The United States has had a long history of supporting corrupt, murderous dictators and plutocratic oligarchies throughout the Third World, exchanging support of a nation's wealthy elite for sweetheart deals on that country's exports, at the cost of the oppression and beggaring of the majority of that nation's citizens. The World Bank and the International Monetary Fund have been the publicly benign instruments of this oppression, with the CIA and the U.S. Military acting as contract enforcers and collection agents. These corporate shylocks and their government leg breakers make the disreputable symbiosis between Rome's tax farmers and its legions pale in comparison. (See John Perkins' Confessions of an Economic Hit Man for more on this phenomenon.)

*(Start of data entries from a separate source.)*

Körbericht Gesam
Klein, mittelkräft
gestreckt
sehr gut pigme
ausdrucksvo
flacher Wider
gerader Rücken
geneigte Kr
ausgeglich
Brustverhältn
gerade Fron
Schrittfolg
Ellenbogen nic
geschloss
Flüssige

Marine Corps General Smedley Butler stated in 1935 that "War is a racket,"in the eponymous monograph he wrote after his retirement. Like those Roman legionaries twenty centuries earlier, Butler had served his country around the known world: from Haiti to China and Mexico to France; usually in support of American business interests. He twice won the Medal of Honor, and was responsible for beginning the development of the Marine Corps' close air support doctrine in China in the late 1920's. General Butler probably should have become the Commandant of the United States Marine Corps; but President Herbert Hoover disliked Butler, due to an incident between the two men dating back to the Boxer Rebellion in 1900.
General Butler would have agreed with President Harry Truman that war profiteering is a form of treason. He points out in War Is A Racket that the First World War created 21,000 new millionaires and billionaires in the United States. Thirty-five million pairs of the standard military hobnailed shoe (as General Butler described them, actually a low cut ankle boot if I remember correctly) were produced for an American military of fewer than five million service men. Twenty-five million pairs of those shoes were surplus at the end of the war.
Richard Girard is an increasingly radical representative of the disabled and disenfranchised members of America's downtrodden. His fondest desire is to be the one to arrest Bush and Cheney after they leave office in 2009.